Armando ordenou-lhe que viesse com ele.
- Eu fiquei com muito medo. Eu disse "não, não vou". Mas havia uma criança na residência, chorando muito. E eu a pensar que ele me ia matar. Ele tirou a arma da cintura, apontou assim e, não sei como é que fez... fez um barulho assim: tschk, tschk!
Bom, afinal sempre havia um homem na casa, o cunhado da colega, a dormir profundamente. Lá no éter de onde chegava a sua imagem, os cabelos lisos, a voz de Alice tremeu um pouco.
- Por sorte, não acordou, porque tinha bebido muito vinho. E como o Armando estava armado, eu rezava com a Josane para que ele não acordasse.
- Porquê?
- Porque era um homem e iria tentar intervir, se acordasse.
Parece que assim são, os homens.

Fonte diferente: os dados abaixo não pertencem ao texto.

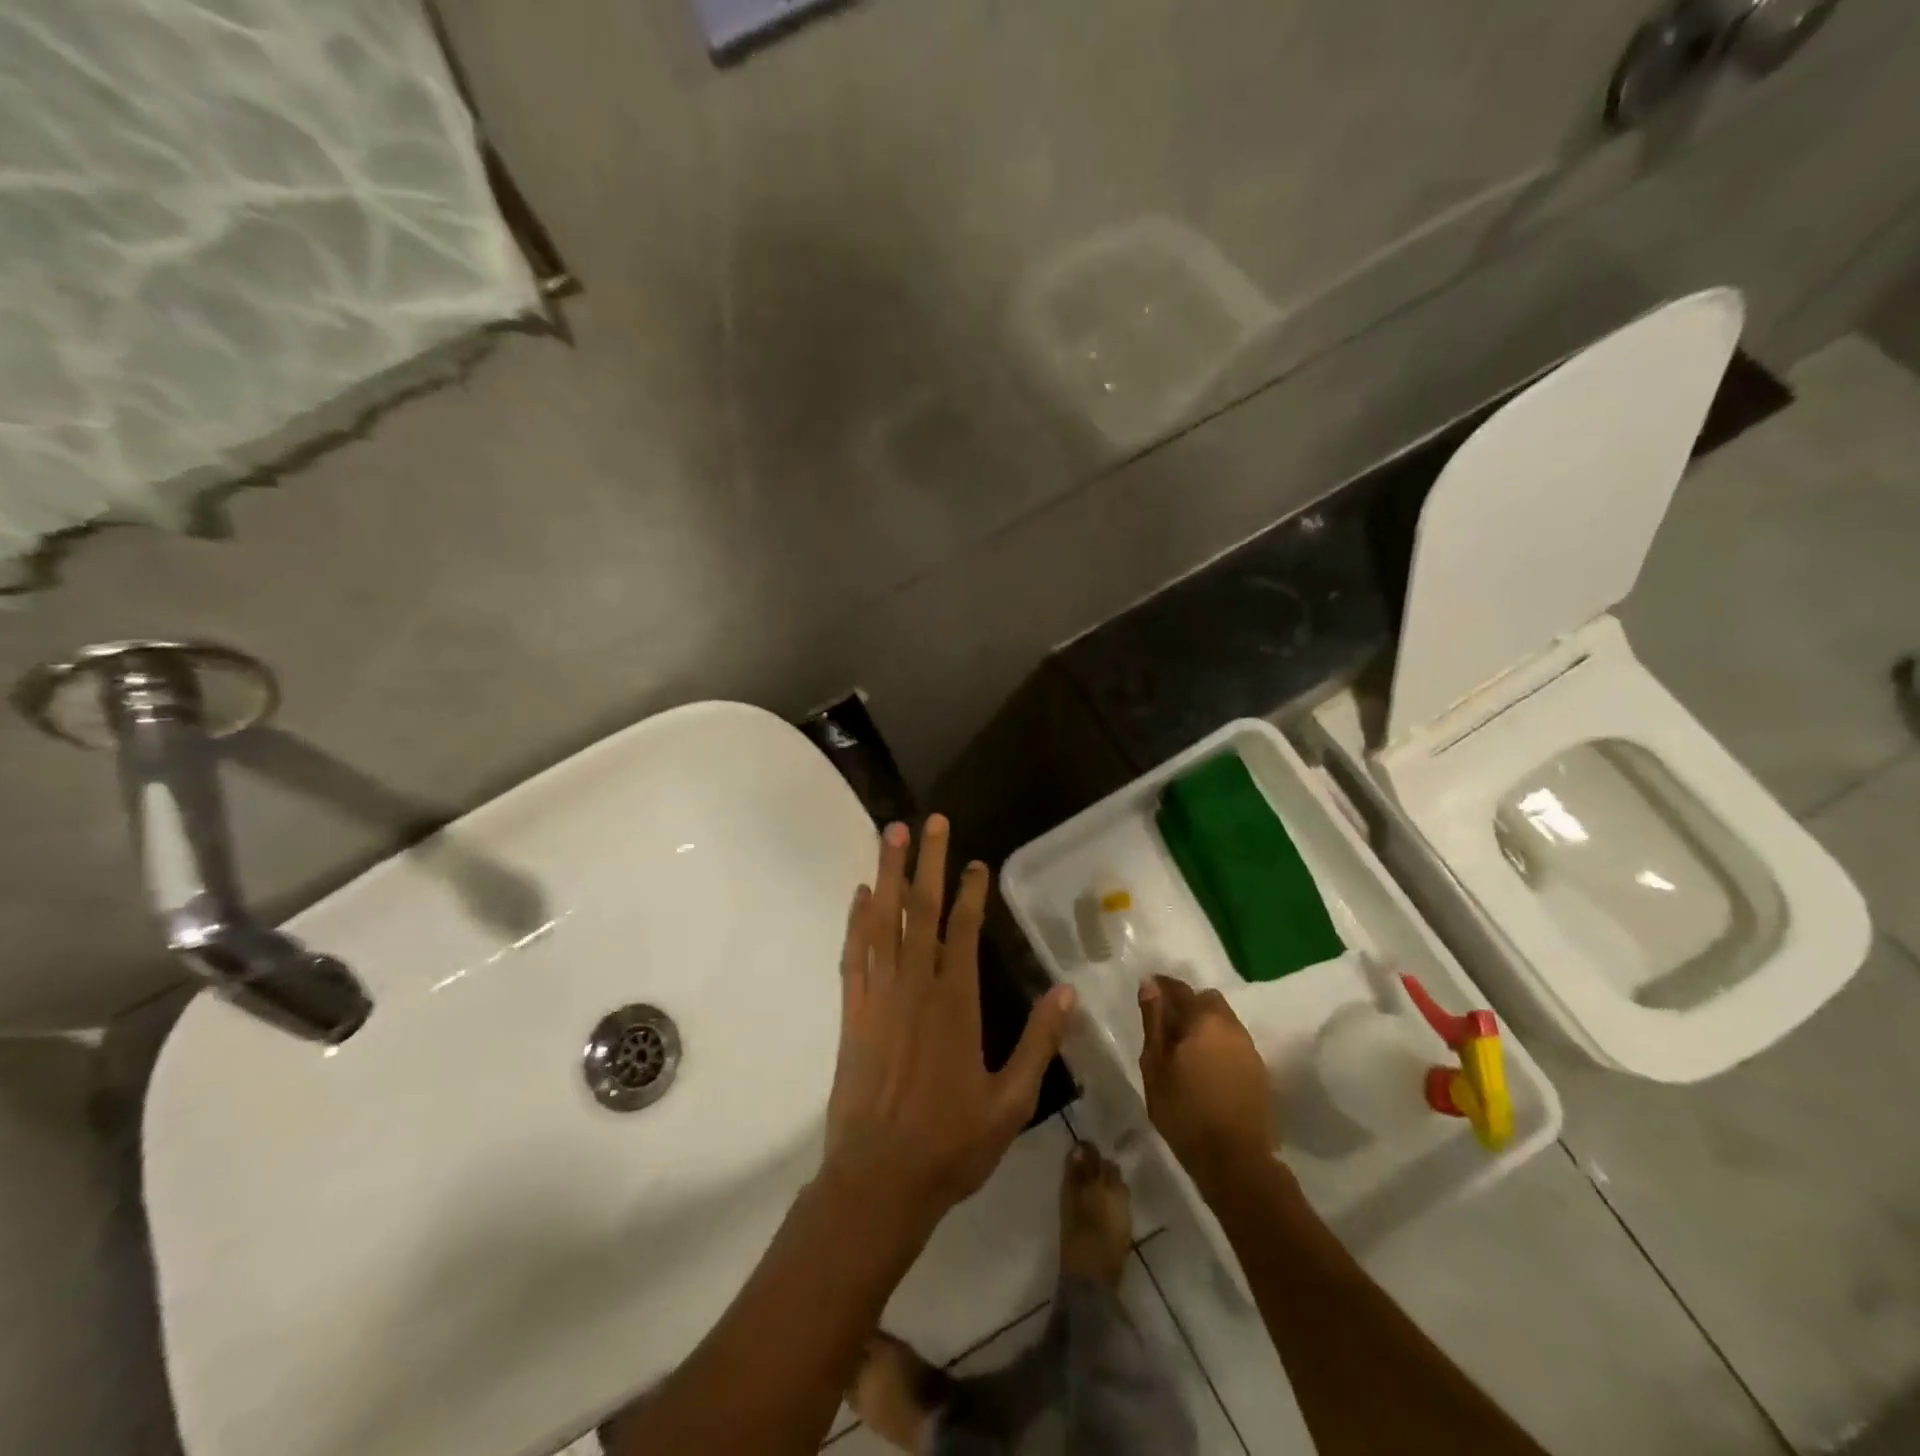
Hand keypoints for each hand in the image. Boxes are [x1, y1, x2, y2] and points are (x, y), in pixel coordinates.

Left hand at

Alice disse que no início dos cinco meses de relação Armando não mostrava ciúmes porque estavam juntos dia e noite, ela até ia para o trabalho dele, mas que se ficasse em casa ele ligava de cinco em cinco minutos. Não aceitou que ela começasse também a trabalhar.
A procuradora, nas alegações, falou em "relação tóxica causada por características dos dois" em "típico caso de violência doméstica" mas, tendo em conta que Armando está integrado e não tem cadastro, pediu pena de prisão suspensa para o réu, na condição de prestar provas e de nunca tentar contactar a ex-namorada. A advogada de Armando, pelo contrário, defendeu que nada do que Alice dissera fazia sentido, nem a pistola, nem o dar-lhe a localização de onde estava, nem afinal haver um homem, um cunhado, na casa e tão embriagado que nem sequer acordara na berraria. Isto é, sugeriu, porque "é preciso separar o trigo do joio", que foi tudo uma encenação de Alice para, depois de encontrar um namorado português, desencadear um incidente, chamar a polícia, ir parar a uma casa-abrigo e, como vítima, conseguir rapidamente o passaporte português e comunitário. A voz de Armando, no tribunal, era sumida, como saída de um sonho. Há vídeos com Armando a ameaçar matar-se porque não consegue viver sem ela.
Alice continua na casa-abrigo de onde falou para o tribunal. Podem viver um sem o outro, isso podem.